Models#

scDLKit remains deliberately baseline-focused.

Available models#

  • autoencoder

  • vae

  • denoising_autoencoder

  • transformer_ae

  • mlp_classifier

Supported tasks#

  • representation

  • reconstruction

  • classification

Typical selection#

  • Use vae for the main representation-learning tutorial path.

  • Use autoencoder for a simpler reconstruction baseline.

  • Use transformer_ae when you want an attention-based baseline in comparisons. The public PBMC comparison tutorial uses a compact CPU-friendly transformer setup so the attention baseline stays practical in docs and CI.

  • Use mlp_classifier for direct supervised classification from expression features.

  • Use PCA in the comparison tutorial as a classical reference point, even though it is not part of the built-in model registry.

For single-cell representation learning, a lighter VAE kl_weight often gives better latent separation than a vanilla beta=1 setup.
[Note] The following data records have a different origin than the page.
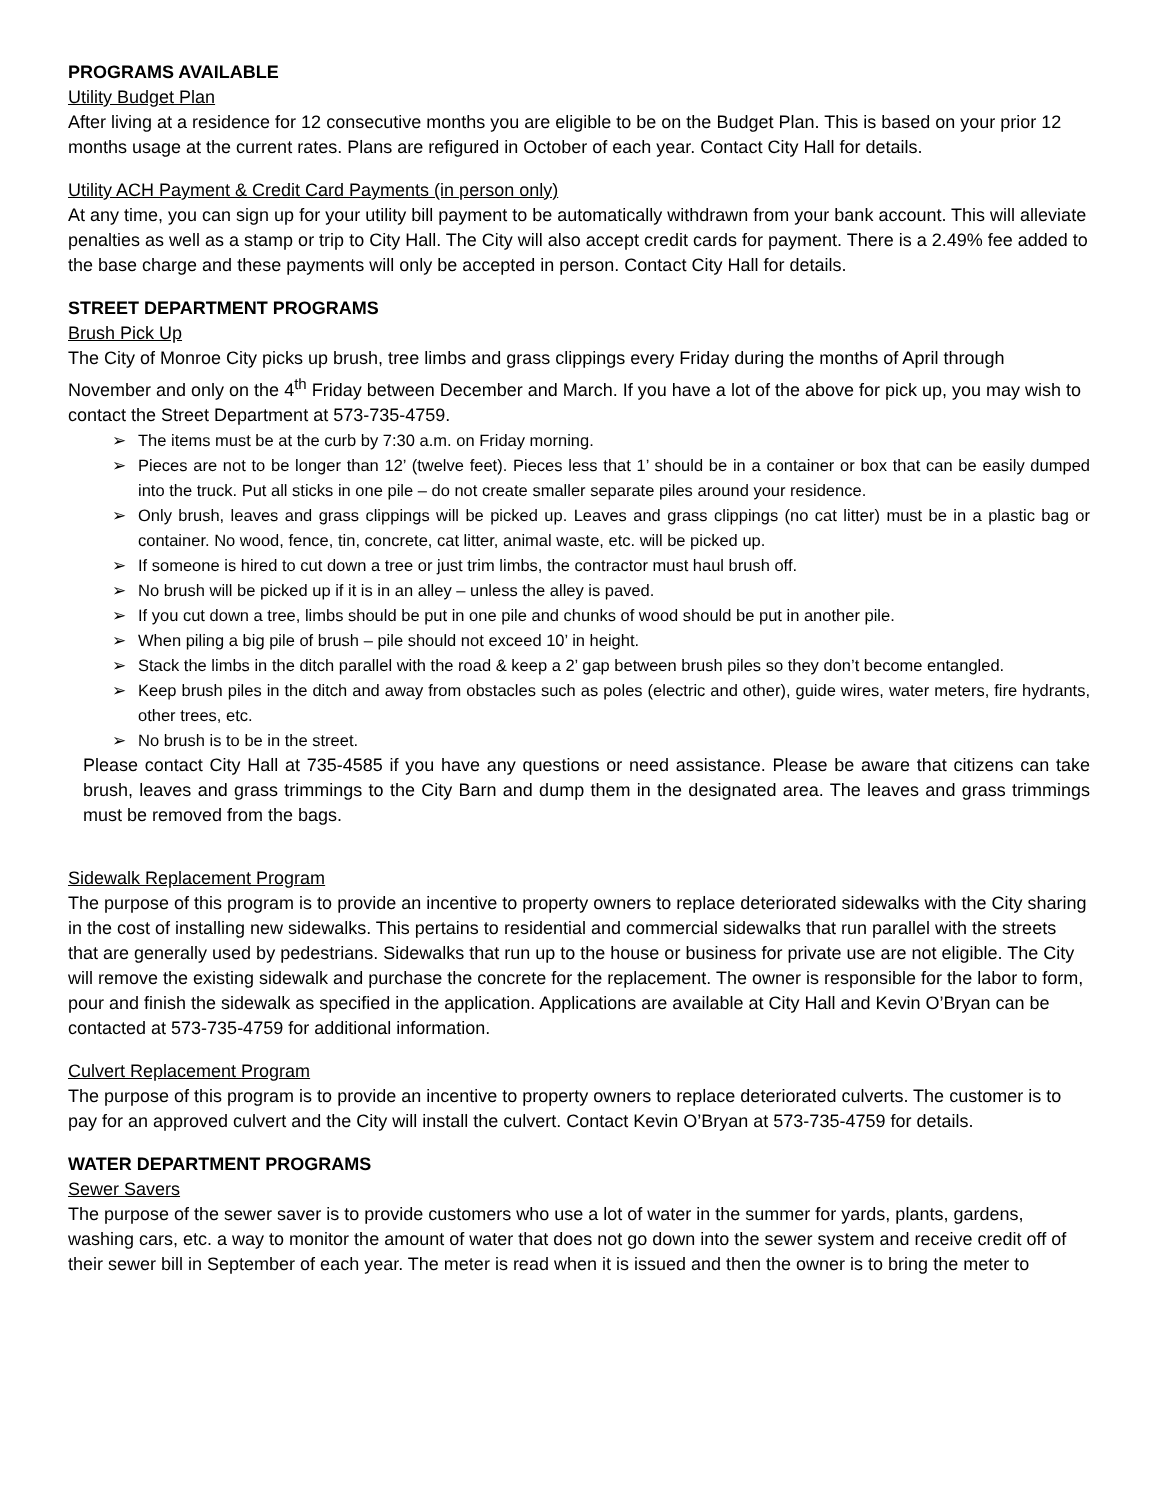PROGRAMS AVAILABLE
Utility Budget Plan
After living at a residence for 12 consecutive months you are eligible to be on the Budget Plan. This is based on your prior 12 months usage at the current rates. Plans are refigured in October of each year. Contact City Hall for details.
Utility ACH Payment & Credit Card Payments (in person only)
At any time, you can sign up for your utility bill payment to be automatically withdrawn from your bank account. This will alleviate penalties as well as a stamp or trip to City Hall. The City will also accept credit cards for payment. There is a 2.49% fee added to the base charge and these payments will only be accepted in person. Contact City Hall for details.
STREET DEPARTMENT PROGRAMS
Brush Pick Up
The City of Monroe City picks up brush, tree limbs and grass clippings every Friday during the months of April through November and only on the 4<sup>th</sup> Friday between December and March. If you have a lot of the above for pick up, you may wish to contact the Street Department at 573-735-4759.
➢ The items must be at the curb by 7:30 a.m. on Friday morning.
➢ Pieces are not to be longer than 12’ (twelve feet). Pieces less that 1’ should be in a container or box that can be easily dumped into the truck. Put all sticks in one pile – do not create smaller separate piles around your residence.
➢ Only brush, leaves and grass clippings will be picked up. Leaves and grass clippings (no cat litter) must be in a plastic bag or container. No wood, fence, tin, concrete, cat litter, animal waste, etc. will be picked up.
➢ If someone is hired to cut down a tree or just trim limbs, the contractor must haul brush off.
➢ No brush will be picked up if it is in an alley – unless the alley is paved.
➢ If you cut down a tree, limbs should be put in one pile and chunks of wood should be put in another pile.
➢ When piling a big pile of brush – pile should not exceed 10’ in height.
➢ Stack the limbs in the ditch parallel with the road & keep a 2’ gap between brush piles so they don’t become entangled.
➢ Keep brush piles in the ditch and away from obstacles such as poles (electric and other), guide wires, water meters, fire hydrants, other trees, etc.
➢ No brush is to be in the street.
Please contact City Hall at 735-4585 if you have any questions or need assistance. Please be aware that citizens can take brush, leaves and grass trimmings to the City Barn and dump them in the designated area. The leaves and grass trimmings must be removed from the bags.
Sidewalk Replacement Program
The purpose of this program is to provide an incentive to property owners to replace deteriorated sidewalks with the City sharing in the cost of installing new sidewalks. This pertains to residential and commercial sidewalks that run parallel with the streets that are generally used by pedestrians. Sidewalks that run up to the house or business for private use are not eligible. The City will remove the existing sidewalk and purchase the concrete for the replacement. The owner is responsible for the labor to form, pour and finish the sidewalk as specified in the application. Applications are available at City Hall and Kevin O’Bryan can be contacted at 573-735-4759 for additional information.
Culvert Replacement Program
The purpose of this program is to provide an incentive to property owners to replace deteriorated culverts. The customer is to pay for an approved culvert and the City will install the culvert. Contact Kevin O’Bryan at 573-735-4759 for details.
WATER DEPARTMENT PROGRAMS
Sewer Savers
The purpose of the sewer saver is to provide customers who use a lot of water in the summer for yards, plants, gardens, washing cars, etc. a way to monitor the amount of water that does not go down into the sewer system and receive credit off of their sewer bill in September of each year. The meter is read when it is issued and then the owner is to bring the meter to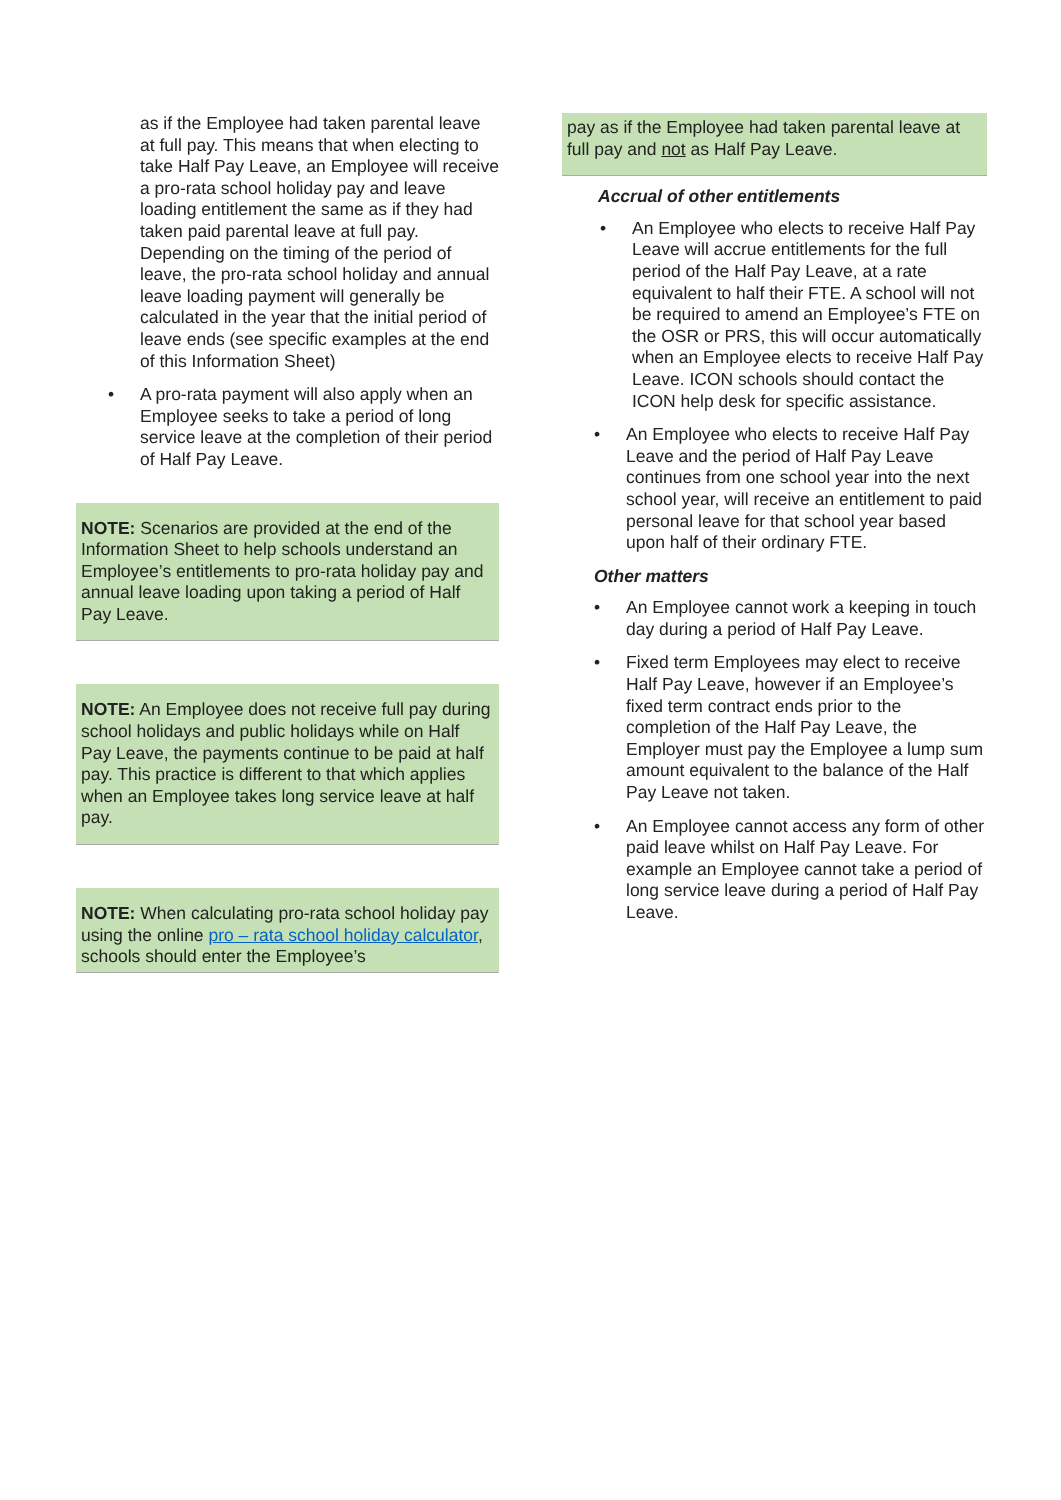as if the Employee had taken parental leave at full pay. This means that when electing to take Half Pay Leave, an Employee will receive a pro-rata school holiday pay and leave loading entitlement the same as if they had taken paid parental leave at full pay. Depending on the timing of the period of leave, the pro-rata school holiday and annual leave loading payment will generally be calculated in the year that the initial period of leave ends (see specific examples at the end of this Information Sheet)
• A pro-rata payment will also apply when an Employee seeks to take a period of long service leave at the completion of their period of Half Pay Leave.
NOTE: Scenarios are provided at the end of the Information Sheet to help schools understand an Employee’s entitlements to pro-rata holiday pay and annual leave loading upon taking a period of Half Pay Leave.
NOTE: An Employee does not receive full pay during school holidays and public holidays while on Half Pay Leave, the payments continue to be paid at half pay. This practice is different to that which applies when an Employee takes long service leave at half pay.
NOTE: When calculating pro-rata school holiday pay using the online pro – rata school holiday calculator, schools should enter the Employee’s
pay as if the Employee had taken parental leave at full pay and not as Half Pay Leave.
Accrual of other entitlements
• An Employee who elects to receive Half Pay Leave will accrue entitlements for the full period of the Half Pay Leave, at a rate equivalent to half their FTE. A school will not be required to amend an Employee’s FTE on the OSR or PRS, this will occur automatically when an Employee elects to receive Half Pay Leave. ICON schools should contact the ICON help desk for specific assistance.
• An Employee who elects to receive Half Pay Leave and the period of Half Pay Leave continues from one school year into the next school year, will receive an entitlement to paid personal leave for that school year based upon half of their ordinary FTE.
Other matters
• An Employee cannot work a keeping in touch day during a period of Half Pay Leave.
• Fixed term Employees may elect to receive Half Pay Leave, however if an Employee’s fixed term contract ends prior to the completion of the Half Pay Leave, the Employer must pay the Employee a lump sum amount equivalent to the balance of the Half Pay Leave not taken.
• An Employee cannot access any form of other paid leave whilst on Half Pay Leave. For example an Employee cannot take a period of long service leave during a period of Half Pay Leave.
A good quickstart latent result should show broad PBMC groups separating into visible regions. If the latent space turns into a single dense mixed cloud, the training setup is too aggressive or too short for interpretation.

Example#

from scdlkit import TaskRunner

runner = TaskRunner(
    model="vae",
    task="representation",
    latent_dim=32,
    epochs=20,
    device="auto",
)